To configure a provider, pass it when initializing the cluster:
using Cassandra;
using Cassandra.DataStax.Auth;
ICluster cluster = Cluster.Builder()
.AddContactPoint("127.0.0.1")
.WithAuthProvider(new PlainTextAuthProvider())
.Build();
Compatibility¶
ScyllaDB 2025.1 and above.
ScyllaDB 5.x and above.
ScyllaDB Enterprise 2021.x and above.
The driver targets .NET Framework 4.5.2 and .NET Standard 2.0
Here is a list of platforms and .NET targets that Datastax uses when testing this driver:
Platform |
net462 |
net472 |
net481 |
net6 |
net7 |
net8 |
---|---|---|---|---|---|---|
Windows Server 2019³ |
✓ |
✓ |
✓ |
✓² |
✓¹ |
✓ |
Ubuntu 18.04 |
- |
- |
- |
✓ |
✓ |
✓ |
¹ No tests are run for the net7
target on the Windows platform but net7
is still considered fully supported.
² Only unit tests are ran for the net6
target on the windows platform but net6
is still considered fully supported.
³ Appveyor’s Visual Studio 2022
image is used for these tests.
Mono 6.12.0
is also used to run net462
tests on Ubuntu 18.04
but Datastax can’t guarantee that the driver fully supports Mono in a production environment.
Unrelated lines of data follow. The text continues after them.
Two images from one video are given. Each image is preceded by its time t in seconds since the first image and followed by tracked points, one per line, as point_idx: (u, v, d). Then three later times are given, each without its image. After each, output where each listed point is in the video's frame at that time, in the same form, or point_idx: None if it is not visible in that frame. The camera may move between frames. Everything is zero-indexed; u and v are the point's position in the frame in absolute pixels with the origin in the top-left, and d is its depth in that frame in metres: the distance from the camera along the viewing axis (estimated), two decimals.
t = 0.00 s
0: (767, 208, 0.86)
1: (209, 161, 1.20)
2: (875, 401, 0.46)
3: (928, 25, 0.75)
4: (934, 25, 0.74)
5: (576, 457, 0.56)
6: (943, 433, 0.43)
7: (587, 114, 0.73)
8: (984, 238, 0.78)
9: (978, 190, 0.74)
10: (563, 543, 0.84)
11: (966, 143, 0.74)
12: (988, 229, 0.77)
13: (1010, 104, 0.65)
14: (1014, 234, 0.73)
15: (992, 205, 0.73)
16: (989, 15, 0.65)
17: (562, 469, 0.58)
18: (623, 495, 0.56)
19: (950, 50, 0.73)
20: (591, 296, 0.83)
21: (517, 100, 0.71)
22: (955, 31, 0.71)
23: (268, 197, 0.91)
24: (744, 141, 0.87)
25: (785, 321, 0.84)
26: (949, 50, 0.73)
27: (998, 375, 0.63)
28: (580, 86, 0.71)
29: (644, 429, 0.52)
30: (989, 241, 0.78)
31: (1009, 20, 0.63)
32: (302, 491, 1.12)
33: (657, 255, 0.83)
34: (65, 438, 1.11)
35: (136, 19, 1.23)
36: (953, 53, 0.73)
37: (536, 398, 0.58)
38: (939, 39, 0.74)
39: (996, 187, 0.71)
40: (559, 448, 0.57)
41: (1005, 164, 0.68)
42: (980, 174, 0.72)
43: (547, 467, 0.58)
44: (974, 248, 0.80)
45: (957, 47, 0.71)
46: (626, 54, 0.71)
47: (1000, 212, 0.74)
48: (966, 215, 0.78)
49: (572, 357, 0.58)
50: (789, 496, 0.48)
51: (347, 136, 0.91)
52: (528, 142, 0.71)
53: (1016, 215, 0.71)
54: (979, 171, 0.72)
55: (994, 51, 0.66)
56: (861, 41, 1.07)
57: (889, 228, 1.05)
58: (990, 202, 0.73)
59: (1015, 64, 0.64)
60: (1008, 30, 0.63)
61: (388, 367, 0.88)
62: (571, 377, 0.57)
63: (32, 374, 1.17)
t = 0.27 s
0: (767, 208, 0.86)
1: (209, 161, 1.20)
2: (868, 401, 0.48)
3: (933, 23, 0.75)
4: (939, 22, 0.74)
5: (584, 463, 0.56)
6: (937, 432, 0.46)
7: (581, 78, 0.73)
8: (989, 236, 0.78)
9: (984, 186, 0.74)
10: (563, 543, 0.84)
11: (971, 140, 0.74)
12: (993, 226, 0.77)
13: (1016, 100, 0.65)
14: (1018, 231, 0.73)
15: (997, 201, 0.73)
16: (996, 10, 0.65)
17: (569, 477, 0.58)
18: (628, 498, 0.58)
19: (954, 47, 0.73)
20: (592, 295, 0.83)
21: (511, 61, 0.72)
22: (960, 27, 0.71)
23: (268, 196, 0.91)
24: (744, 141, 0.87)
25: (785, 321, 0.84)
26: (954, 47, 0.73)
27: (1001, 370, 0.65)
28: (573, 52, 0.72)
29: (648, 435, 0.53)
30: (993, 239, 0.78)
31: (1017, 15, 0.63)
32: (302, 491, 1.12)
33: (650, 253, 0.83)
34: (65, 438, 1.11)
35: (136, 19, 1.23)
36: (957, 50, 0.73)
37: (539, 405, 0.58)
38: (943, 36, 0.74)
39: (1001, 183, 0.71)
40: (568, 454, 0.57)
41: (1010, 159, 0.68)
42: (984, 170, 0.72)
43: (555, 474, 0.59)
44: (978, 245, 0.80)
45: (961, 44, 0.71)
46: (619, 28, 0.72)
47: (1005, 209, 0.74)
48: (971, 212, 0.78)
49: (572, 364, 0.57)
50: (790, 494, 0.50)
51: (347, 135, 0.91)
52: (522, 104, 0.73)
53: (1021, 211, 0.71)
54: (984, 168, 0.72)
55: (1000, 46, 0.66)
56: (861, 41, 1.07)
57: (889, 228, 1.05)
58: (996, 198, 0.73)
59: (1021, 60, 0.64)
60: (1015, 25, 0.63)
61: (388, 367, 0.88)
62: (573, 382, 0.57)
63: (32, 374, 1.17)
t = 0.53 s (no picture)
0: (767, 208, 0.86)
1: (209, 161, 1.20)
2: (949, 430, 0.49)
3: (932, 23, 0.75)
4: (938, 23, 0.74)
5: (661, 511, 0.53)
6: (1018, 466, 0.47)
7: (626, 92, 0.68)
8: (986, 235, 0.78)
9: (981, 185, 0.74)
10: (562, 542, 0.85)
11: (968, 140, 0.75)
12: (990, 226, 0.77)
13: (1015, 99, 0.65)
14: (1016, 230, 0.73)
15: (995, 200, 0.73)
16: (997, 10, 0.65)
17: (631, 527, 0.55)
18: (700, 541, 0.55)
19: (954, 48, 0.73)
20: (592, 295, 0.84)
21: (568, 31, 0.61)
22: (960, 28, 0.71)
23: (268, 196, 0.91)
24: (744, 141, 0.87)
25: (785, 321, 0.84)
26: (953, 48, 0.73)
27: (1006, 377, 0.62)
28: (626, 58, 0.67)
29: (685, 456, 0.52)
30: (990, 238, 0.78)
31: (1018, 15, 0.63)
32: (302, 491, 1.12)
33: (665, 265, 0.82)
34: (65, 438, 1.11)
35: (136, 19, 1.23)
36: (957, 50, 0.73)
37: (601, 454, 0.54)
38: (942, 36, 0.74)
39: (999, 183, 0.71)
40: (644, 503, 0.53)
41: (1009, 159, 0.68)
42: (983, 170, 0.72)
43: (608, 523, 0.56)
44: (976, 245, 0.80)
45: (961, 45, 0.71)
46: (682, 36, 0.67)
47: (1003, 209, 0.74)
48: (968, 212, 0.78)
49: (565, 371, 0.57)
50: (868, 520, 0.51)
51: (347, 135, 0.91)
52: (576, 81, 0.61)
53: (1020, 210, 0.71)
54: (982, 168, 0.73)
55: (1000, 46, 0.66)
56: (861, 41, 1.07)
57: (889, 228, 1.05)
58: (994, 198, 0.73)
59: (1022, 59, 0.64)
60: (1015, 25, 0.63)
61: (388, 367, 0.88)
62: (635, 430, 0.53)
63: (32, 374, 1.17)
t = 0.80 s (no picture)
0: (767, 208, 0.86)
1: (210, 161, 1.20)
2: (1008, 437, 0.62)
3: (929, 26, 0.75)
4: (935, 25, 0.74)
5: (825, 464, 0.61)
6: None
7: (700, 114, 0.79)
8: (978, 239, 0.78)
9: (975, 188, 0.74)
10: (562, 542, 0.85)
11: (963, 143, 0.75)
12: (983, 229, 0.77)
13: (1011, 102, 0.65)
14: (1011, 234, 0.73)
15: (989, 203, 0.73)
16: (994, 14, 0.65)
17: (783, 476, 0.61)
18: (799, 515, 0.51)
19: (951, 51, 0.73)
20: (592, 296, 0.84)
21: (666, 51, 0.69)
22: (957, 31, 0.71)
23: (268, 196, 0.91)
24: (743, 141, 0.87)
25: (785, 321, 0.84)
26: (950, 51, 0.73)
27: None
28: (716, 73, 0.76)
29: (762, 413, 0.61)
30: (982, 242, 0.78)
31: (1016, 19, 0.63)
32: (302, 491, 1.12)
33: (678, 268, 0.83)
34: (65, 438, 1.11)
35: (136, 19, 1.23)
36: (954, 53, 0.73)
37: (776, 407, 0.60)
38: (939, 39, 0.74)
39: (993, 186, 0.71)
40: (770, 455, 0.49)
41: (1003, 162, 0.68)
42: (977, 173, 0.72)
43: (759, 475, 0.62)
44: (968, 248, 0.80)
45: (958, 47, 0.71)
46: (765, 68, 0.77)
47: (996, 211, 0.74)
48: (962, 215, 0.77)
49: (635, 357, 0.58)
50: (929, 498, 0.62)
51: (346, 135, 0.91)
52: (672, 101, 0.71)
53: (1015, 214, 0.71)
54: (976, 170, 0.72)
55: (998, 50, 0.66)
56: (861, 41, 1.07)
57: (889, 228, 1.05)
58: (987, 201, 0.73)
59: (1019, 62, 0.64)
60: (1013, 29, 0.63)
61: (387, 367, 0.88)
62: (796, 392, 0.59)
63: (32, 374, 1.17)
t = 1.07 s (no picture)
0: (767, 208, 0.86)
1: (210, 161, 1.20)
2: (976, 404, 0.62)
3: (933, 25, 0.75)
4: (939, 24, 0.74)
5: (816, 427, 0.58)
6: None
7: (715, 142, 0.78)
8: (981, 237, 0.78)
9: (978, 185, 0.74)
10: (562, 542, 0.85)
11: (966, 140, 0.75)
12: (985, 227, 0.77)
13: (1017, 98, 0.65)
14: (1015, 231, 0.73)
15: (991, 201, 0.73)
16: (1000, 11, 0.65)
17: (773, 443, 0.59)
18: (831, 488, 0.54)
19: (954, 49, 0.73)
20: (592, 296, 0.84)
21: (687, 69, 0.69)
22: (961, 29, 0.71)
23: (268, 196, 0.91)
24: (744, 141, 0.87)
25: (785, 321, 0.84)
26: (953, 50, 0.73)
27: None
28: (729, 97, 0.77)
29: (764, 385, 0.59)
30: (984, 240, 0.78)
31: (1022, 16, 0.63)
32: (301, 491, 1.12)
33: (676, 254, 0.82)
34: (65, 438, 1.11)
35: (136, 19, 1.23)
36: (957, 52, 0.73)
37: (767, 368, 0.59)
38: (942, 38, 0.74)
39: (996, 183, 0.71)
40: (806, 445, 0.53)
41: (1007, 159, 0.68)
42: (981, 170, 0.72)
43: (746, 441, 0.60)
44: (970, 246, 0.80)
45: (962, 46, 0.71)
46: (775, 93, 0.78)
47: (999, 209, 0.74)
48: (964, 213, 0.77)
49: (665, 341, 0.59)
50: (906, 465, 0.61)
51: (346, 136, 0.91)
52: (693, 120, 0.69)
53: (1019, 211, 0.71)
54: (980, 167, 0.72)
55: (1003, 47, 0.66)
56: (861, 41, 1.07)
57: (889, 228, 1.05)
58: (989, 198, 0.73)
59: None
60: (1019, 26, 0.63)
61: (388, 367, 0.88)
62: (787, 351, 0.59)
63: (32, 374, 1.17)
Datastax recommends the modern cross platform .NET platform instead.
Note: DataStax products do not support big-endian systems.
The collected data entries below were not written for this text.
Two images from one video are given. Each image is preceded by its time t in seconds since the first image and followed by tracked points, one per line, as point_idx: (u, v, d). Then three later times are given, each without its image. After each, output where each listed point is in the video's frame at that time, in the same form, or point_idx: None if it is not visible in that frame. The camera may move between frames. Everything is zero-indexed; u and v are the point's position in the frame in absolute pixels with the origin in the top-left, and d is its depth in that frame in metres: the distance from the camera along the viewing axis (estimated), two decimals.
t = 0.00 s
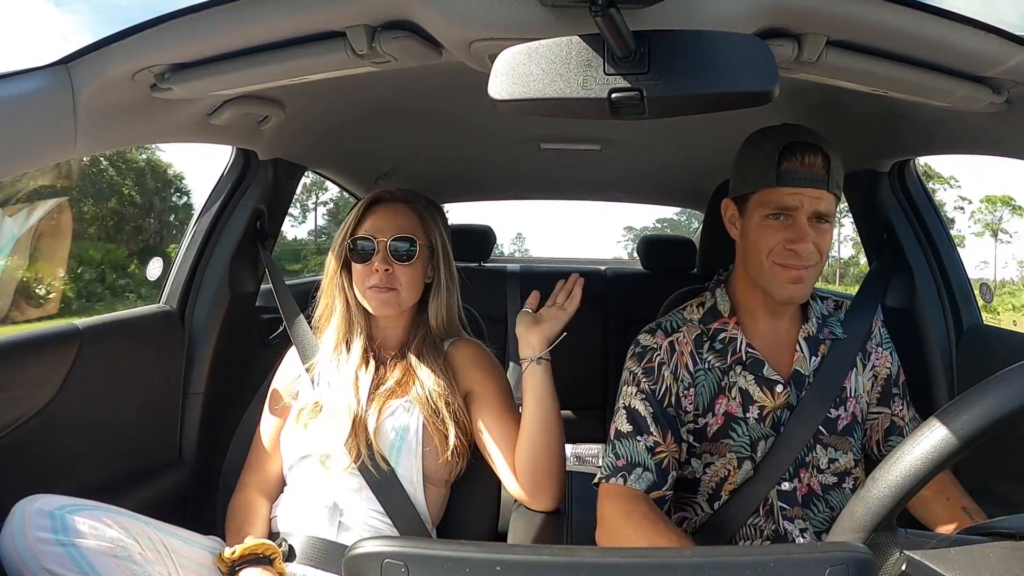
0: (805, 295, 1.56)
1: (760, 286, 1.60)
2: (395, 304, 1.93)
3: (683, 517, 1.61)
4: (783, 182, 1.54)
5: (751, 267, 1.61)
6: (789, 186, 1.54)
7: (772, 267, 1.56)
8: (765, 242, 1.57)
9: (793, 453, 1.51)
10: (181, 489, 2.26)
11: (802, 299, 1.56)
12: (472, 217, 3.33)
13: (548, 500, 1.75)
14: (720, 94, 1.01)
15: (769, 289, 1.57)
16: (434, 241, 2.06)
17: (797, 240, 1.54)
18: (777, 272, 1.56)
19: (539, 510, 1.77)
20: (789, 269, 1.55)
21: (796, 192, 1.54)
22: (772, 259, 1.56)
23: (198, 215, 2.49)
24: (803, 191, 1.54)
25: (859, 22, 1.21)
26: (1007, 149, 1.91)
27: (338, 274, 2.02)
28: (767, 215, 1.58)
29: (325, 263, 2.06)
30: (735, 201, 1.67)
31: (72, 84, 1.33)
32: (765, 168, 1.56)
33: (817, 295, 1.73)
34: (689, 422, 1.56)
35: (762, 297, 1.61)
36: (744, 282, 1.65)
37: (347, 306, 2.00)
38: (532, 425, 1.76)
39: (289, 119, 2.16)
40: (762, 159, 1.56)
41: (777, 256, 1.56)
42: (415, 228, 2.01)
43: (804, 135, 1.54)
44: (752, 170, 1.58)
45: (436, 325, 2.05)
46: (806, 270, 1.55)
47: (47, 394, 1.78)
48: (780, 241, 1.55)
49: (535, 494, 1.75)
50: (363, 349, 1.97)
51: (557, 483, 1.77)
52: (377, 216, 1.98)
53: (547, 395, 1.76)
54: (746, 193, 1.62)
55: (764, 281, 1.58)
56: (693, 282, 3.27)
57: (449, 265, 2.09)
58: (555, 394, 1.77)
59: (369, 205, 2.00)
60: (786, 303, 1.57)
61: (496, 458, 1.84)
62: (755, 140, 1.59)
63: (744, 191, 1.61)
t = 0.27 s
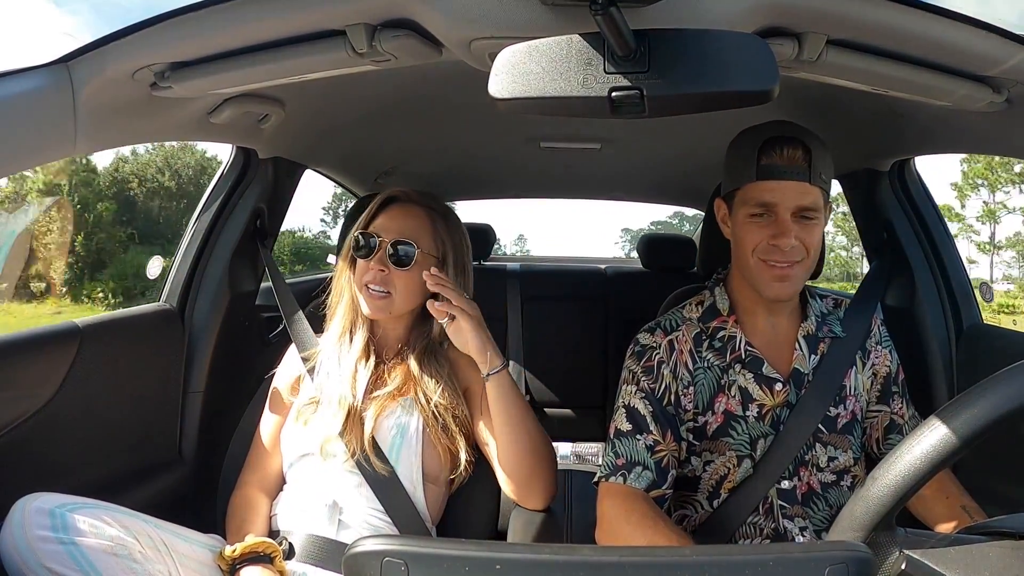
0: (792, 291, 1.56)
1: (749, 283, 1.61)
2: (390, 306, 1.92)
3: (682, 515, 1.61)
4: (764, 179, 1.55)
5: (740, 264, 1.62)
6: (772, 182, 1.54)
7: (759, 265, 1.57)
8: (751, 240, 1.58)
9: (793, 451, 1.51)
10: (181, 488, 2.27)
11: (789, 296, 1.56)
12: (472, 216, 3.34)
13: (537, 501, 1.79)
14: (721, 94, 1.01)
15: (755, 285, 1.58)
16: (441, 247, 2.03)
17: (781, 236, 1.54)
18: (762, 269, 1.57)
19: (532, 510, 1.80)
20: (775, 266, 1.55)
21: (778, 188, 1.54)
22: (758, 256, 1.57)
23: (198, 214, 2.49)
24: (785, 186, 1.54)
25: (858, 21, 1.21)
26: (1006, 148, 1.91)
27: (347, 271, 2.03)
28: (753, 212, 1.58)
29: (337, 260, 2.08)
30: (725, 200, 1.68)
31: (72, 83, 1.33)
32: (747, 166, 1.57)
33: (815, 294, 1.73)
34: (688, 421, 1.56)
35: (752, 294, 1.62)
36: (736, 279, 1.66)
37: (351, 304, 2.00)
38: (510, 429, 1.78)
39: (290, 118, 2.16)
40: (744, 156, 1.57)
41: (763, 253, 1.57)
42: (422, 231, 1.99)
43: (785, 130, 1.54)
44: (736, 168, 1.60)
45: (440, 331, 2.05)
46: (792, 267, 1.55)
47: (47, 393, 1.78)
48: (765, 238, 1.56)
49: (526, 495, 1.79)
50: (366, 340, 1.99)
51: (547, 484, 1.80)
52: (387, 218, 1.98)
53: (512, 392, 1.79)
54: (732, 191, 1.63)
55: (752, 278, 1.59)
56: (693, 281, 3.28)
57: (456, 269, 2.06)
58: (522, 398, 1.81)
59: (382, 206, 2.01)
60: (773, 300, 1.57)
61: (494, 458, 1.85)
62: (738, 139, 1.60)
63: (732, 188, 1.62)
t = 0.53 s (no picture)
0: (769, 297, 1.56)
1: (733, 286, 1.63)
2: (385, 313, 1.89)
3: (682, 515, 1.61)
4: (744, 185, 1.54)
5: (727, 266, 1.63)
6: (750, 189, 1.54)
7: (738, 270, 1.58)
8: (734, 244, 1.59)
9: (793, 451, 1.51)
10: (181, 488, 2.27)
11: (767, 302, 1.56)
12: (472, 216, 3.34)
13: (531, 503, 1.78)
14: (721, 94, 1.01)
15: (737, 289, 1.60)
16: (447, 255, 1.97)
17: (758, 244, 1.54)
18: (740, 275, 1.58)
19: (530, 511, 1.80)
20: (753, 273, 1.56)
21: (755, 196, 1.53)
22: (737, 262, 1.58)
23: (198, 214, 2.49)
24: (764, 193, 1.53)
25: (858, 22, 1.21)
26: (1006, 149, 1.91)
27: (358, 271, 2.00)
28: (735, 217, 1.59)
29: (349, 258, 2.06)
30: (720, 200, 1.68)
31: (72, 82, 1.33)
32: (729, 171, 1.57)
33: (816, 294, 1.73)
34: (688, 421, 1.56)
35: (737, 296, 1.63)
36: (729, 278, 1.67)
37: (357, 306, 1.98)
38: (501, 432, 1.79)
39: (290, 118, 2.16)
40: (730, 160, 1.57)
41: (742, 259, 1.57)
42: (429, 242, 1.94)
43: (765, 134, 1.52)
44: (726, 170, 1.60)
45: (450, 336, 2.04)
46: (769, 274, 1.55)
47: (47, 392, 1.78)
48: (743, 244, 1.57)
49: (521, 497, 1.78)
50: (370, 337, 1.97)
51: (545, 487, 1.79)
52: (395, 224, 1.93)
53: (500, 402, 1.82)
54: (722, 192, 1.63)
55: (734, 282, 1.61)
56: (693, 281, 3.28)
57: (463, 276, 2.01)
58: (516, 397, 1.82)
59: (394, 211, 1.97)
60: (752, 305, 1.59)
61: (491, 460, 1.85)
62: (731, 141, 1.60)
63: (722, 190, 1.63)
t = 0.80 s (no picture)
0: (768, 298, 1.56)
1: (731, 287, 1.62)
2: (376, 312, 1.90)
3: (682, 516, 1.61)
4: (743, 187, 1.54)
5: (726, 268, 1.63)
6: (750, 190, 1.54)
7: (737, 272, 1.58)
8: (732, 245, 1.58)
9: (793, 452, 1.51)
10: (181, 488, 2.27)
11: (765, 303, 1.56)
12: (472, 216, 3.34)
13: (531, 504, 1.78)
14: (721, 95, 1.01)
15: (735, 290, 1.60)
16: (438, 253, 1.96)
17: (757, 245, 1.54)
18: (739, 276, 1.58)
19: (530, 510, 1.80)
20: (752, 275, 1.55)
21: (754, 197, 1.53)
22: (736, 263, 1.58)
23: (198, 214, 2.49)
24: (765, 195, 1.52)
25: (858, 22, 1.21)
26: (1006, 149, 1.91)
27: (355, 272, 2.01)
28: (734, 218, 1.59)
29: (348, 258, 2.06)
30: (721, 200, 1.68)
31: (72, 83, 1.33)
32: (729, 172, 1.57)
33: (815, 294, 1.73)
34: (688, 422, 1.56)
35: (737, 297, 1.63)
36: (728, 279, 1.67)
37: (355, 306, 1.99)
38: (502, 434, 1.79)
39: (290, 119, 2.16)
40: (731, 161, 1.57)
41: (741, 261, 1.57)
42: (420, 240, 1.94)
43: (767, 135, 1.53)
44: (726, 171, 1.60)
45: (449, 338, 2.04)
46: (768, 276, 1.55)
47: (47, 392, 1.78)
48: (742, 245, 1.56)
49: (520, 497, 1.78)
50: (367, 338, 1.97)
51: (545, 488, 1.80)
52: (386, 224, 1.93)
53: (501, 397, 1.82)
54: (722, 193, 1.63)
55: (732, 283, 1.61)
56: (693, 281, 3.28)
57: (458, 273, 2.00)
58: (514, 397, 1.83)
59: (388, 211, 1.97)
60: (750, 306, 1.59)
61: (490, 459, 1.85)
62: (731, 142, 1.59)
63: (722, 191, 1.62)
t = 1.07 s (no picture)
0: (783, 296, 1.55)
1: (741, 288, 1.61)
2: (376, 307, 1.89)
3: (682, 518, 1.61)
4: (757, 184, 1.55)
5: (734, 269, 1.62)
6: (764, 188, 1.55)
7: (751, 270, 1.57)
8: (744, 245, 1.58)
9: (794, 455, 1.51)
10: (180, 490, 2.26)
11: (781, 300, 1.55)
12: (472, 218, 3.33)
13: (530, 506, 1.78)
14: (721, 97, 1.01)
15: (748, 290, 1.59)
16: (429, 254, 1.96)
17: (772, 241, 1.54)
18: (753, 274, 1.57)
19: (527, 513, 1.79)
20: (767, 272, 1.55)
21: (769, 194, 1.54)
22: (750, 261, 1.57)
23: (199, 215, 2.48)
24: (777, 191, 1.54)
25: (857, 24, 1.21)
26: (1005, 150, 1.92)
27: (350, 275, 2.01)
28: (745, 217, 1.58)
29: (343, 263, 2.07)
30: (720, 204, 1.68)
31: (71, 84, 1.33)
32: (738, 171, 1.58)
33: (815, 296, 1.73)
34: (687, 425, 1.56)
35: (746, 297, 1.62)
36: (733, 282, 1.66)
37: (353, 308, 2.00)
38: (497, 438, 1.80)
39: (290, 120, 2.16)
40: (739, 161, 1.58)
41: (755, 259, 1.56)
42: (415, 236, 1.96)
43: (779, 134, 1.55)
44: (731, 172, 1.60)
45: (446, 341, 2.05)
46: (784, 272, 1.55)
47: (46, 394, 1.78)
48: (756, 243, 1.56)
49: (517, 499, 1.78)
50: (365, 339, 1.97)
51: (543, 490, 1.80)
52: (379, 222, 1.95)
53: (491, 399, 1.83)
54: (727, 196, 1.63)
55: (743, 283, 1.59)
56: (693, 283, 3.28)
57: (452, 273, 2.01)
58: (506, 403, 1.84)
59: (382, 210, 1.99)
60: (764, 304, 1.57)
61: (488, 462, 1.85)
62: (737, 143, 1.61)
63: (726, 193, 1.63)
Building and running the tests¶
You can use Visual Studio or msbuild to build the solution.
Check the documentation for building the driver from source and running the tests.
License¶
© DataStax, Inc.
Licensed under the Apache License, Version 2.0 (the “License”); you may not use this file except in compliance with the License. You may obtain a copy of the License at
http://www.apache.org/licenses/LICENSE-2.0
Unless required by applicable law or agreed to in writing, software distributed under the License is distributed on an “AS IS” BASIS, WITHOUT WARRANTIES OR CONDITIONS OF ANY KIND, either express or implied. See the License for the specific language governing permissions and limitations under the License.